Come on, I’m a reporter. I need a deadline.
So I embarked on an interesting and stressful but ultimately rewarding journey to update and beautify our home.
I purged without mercy.
If it was stained, soiled, worn out or broken and not actually attached to the house, I trashed it.
Pillows, rugs, a comforter, kitchen cupboard knobs, the old couch. The upstairs carpet where Nellie had left a faint memento of the time she raced down the hallway to the bathroom but didn’t quite make it, and Clara’s reminder to me, once again, to never, ever give her cough syrup.
The light yellow kitchen floor that has been the bane of my existence.
Good riddance.
I did feel one pang of remorse.
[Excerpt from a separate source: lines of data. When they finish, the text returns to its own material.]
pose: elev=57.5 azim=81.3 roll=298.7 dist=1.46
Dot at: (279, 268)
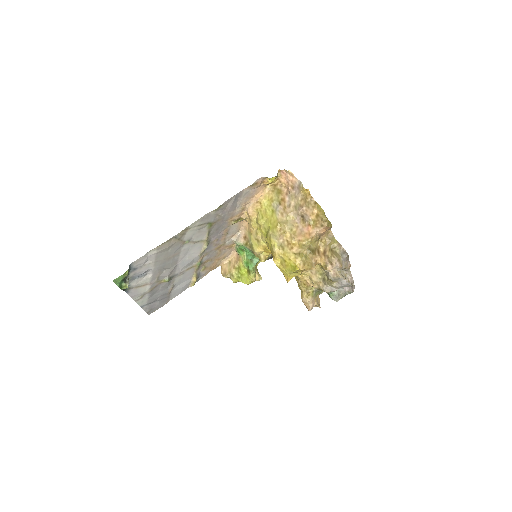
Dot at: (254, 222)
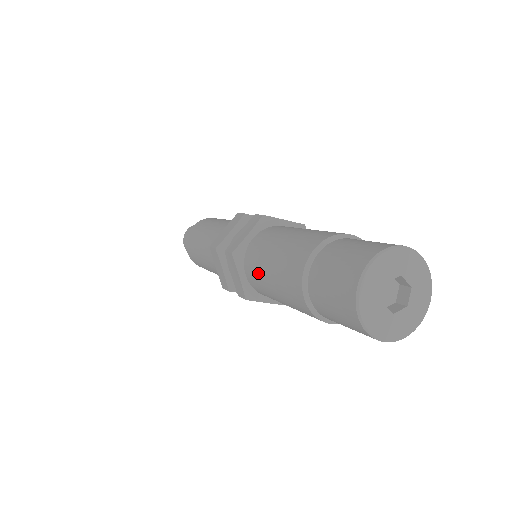
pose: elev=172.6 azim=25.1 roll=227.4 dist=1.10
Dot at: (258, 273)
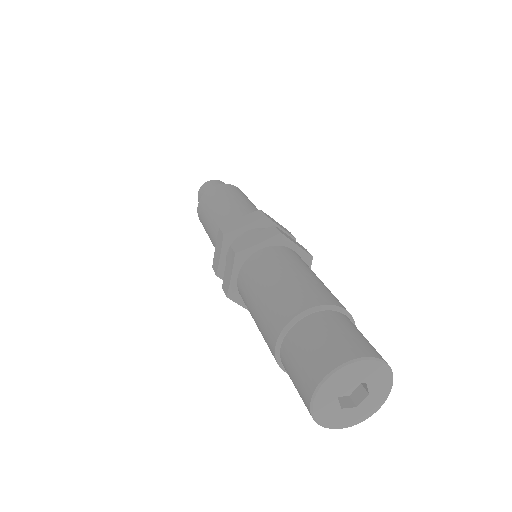
Dot at: (249, 287)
I happened to see the Habitat for Humanity ReStore truck hauling away a gliding rocker that I had left outside for them.
I had nursed all three babies in that glider.
But stash it in the attic for 20 years? Who knows if any of our kids will want it?
Who knows if any of our kids will even have kids?
I decided that someone could use it now to nurse a baby or comfort a child.
So I rocked in it one last time, had a good cry and called Habitat.
The glider sold within an hour.
The tour was a success. Our house was ready, although I secretly prayed that no one would open a closet door and die in an avalanche of items that I frantically stashed 15 minutes before the event started.
It remained perfectly pristine for exactly 2.5 hours, when the girls arrived home from ballet pictures and a soccer tournament and left a trail of shinguards, muddy cleats, tap shoes and tutus from the front yard to the back porch.
Home sweet home.
Emily Ford covers the N.C. Research Campus.